Globalization issues.[19] Regarding extraterritorial application, the Act is generally interpreted to not apply to foreign entities. However an increasing number of cloud service providers and other foreign entities collect and use the personal information of Japanese residents. Therefore, the mere domestic application of the Act is considered insufficient to protect the privacy rights of people residing in Japan. For this reason, the Policy Outline states that the definition of "Entity Handling Personal Information" to which the Act applies will be revised to adequately enhance the scope of the Act's application to include foreign entities. Further, in order to ensure the proper handling of personal data by such foreign entities, the amendment will provide a legal basis for the third-party organization to provide foreign enforcement authorities with information useful for their enforcement under the pertinent law and regulations.

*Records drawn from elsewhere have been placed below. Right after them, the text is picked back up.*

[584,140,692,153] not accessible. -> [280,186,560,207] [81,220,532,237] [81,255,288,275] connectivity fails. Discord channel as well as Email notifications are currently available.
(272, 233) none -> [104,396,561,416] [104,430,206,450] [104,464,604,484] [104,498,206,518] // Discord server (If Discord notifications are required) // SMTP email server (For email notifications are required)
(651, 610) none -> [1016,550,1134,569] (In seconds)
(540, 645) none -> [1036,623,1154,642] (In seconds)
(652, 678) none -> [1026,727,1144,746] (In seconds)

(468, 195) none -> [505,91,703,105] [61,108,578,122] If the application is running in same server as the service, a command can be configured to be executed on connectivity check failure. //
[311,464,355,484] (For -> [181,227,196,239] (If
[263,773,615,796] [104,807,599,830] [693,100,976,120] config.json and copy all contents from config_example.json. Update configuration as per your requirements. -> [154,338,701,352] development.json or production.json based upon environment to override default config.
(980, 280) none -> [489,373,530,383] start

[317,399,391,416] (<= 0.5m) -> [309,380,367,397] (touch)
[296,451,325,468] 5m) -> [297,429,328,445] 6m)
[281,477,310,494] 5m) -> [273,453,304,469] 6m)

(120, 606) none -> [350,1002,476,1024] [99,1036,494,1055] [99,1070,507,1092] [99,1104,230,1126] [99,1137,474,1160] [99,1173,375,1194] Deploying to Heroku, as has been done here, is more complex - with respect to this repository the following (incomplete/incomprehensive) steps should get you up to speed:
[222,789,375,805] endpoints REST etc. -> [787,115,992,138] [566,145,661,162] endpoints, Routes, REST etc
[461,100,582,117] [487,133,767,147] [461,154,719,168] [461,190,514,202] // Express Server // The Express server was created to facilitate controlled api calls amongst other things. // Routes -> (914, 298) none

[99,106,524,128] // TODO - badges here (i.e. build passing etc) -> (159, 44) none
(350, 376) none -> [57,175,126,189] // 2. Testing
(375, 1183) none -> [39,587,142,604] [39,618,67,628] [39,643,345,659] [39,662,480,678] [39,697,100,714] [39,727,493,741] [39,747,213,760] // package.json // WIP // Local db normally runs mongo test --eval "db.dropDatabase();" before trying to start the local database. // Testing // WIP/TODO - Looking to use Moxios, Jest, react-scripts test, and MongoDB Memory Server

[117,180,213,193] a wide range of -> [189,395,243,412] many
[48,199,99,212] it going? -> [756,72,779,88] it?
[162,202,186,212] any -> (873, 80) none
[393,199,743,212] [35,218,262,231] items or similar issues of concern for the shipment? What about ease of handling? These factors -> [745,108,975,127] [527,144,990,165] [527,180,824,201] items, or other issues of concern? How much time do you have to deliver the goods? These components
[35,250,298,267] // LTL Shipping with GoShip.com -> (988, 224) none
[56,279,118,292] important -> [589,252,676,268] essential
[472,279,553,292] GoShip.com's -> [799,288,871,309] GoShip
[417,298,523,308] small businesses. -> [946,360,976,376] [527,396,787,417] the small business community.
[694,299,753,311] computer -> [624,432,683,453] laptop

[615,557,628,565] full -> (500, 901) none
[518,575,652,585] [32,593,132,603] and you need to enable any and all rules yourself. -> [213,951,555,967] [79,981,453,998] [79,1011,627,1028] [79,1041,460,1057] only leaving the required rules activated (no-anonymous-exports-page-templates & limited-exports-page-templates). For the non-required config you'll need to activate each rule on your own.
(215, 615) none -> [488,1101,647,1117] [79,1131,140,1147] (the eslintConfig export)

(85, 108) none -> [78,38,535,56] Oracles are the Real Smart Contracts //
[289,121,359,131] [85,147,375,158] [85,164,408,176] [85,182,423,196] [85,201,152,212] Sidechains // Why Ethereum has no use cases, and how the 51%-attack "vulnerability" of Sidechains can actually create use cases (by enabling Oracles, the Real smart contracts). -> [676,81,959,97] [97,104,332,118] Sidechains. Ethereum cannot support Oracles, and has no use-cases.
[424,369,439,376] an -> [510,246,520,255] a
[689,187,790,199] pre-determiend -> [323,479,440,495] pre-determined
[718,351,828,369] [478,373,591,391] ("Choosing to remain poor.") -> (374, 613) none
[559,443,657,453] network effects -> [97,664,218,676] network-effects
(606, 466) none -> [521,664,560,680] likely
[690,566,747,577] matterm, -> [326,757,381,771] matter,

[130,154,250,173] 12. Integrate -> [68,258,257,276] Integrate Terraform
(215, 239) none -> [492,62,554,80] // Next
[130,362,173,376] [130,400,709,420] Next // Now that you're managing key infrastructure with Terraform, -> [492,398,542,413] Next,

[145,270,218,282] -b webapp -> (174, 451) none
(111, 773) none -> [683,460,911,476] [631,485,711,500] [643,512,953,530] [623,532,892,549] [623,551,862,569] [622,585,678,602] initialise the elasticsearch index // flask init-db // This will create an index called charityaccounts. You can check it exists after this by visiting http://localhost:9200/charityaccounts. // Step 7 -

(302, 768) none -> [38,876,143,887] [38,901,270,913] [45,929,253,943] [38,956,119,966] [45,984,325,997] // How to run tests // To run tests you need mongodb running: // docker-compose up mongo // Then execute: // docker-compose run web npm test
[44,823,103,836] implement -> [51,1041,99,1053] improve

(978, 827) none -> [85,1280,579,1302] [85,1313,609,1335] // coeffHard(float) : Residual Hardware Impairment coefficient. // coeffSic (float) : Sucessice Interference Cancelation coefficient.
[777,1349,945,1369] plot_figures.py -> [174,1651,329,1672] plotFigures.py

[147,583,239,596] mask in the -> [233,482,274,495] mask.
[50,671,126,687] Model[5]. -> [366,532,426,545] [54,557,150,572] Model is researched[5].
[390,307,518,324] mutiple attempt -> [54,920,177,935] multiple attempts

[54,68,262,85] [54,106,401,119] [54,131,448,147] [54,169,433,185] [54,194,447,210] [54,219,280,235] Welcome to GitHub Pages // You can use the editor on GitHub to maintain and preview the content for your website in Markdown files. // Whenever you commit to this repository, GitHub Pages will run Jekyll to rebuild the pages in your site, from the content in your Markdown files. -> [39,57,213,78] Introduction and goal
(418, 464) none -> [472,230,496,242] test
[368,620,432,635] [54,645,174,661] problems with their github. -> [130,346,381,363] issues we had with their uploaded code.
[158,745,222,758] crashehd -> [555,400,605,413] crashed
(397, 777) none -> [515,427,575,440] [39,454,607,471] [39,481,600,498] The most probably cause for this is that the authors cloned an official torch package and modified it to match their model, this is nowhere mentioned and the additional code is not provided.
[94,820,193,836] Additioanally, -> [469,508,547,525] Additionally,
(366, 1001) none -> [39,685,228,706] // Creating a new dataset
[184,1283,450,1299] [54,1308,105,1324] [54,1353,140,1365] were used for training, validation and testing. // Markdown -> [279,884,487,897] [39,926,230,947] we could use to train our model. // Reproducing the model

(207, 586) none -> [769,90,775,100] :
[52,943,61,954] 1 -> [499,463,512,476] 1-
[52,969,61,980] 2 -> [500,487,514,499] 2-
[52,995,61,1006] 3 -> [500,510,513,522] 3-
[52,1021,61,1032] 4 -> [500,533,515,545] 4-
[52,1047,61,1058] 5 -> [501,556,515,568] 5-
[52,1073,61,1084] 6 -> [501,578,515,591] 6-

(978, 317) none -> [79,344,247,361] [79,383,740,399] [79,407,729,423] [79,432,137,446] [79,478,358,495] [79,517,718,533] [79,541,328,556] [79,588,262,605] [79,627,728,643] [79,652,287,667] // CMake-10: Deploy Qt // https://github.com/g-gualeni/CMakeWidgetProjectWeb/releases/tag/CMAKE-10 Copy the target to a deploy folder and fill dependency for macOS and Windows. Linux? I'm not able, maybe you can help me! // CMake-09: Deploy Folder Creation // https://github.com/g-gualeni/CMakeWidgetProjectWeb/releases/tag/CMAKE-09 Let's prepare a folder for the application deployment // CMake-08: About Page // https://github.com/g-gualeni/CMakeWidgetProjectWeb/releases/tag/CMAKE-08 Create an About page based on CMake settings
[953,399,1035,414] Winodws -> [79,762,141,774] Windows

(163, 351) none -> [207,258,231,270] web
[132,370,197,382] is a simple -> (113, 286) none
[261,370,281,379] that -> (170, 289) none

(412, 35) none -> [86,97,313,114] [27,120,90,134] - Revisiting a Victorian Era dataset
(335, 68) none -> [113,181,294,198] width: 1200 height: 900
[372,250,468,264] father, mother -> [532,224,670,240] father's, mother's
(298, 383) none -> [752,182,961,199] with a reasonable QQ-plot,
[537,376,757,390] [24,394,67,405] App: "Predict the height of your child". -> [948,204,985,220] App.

While the transfer of Personal Data is regulated under the Act, there is no additional requirement or regulation for the extraterritorial transfer of Personal Data. Accordingly, there is no way to regulate or prohibit the transfer of Personal Data to a country where the protection of Personal Data is insufficient. To resolve such an issue and harmonize the level of protection in this regard with many other jurisdictions, the Policy Outline states that if the entities handling personal information transfer Personal Data to a foreign entity, such entity will be required to take necessary action, such as conclusion of a contract requiring the recipient of such Personal Data to take the necessary and appropriate actions for the safe management of the Personal Data. Further, there are various types of transfer of Personal Data, for instance, (i) transfer to a foreign group company, (ii) transfer to a foreign service provider, (iii) joint use with a foreign entity, (iv) transfer to a nonaffiliated third-party entity, (v) transfer associated with business transfer or merger, and (vi) re-transfer to an entity of a third nation. The Policy Outline states that the government will consider both the details of necessary actions and a framework for ensuring their effectiveness depending upon the types of data transfer. 

Conclusion

According to the Policy Outline, it is planned that a bill to amend the Act will be submitted to the Diet in or after January next year as early as possible, and that the third-party organization will be established as soon as possible after enactment of the amendment. 

The revisions will significantly impact not only Japanese companies but also foreign companies that collect and use the personal data of Japanese nationals. In particular, given that the amended Act will expressly provide applicability of the Act to foreign entities, it is important to continue watching the development of these revisions in order to analyze and examine its impacts and determine how businesses should comply with the new rules.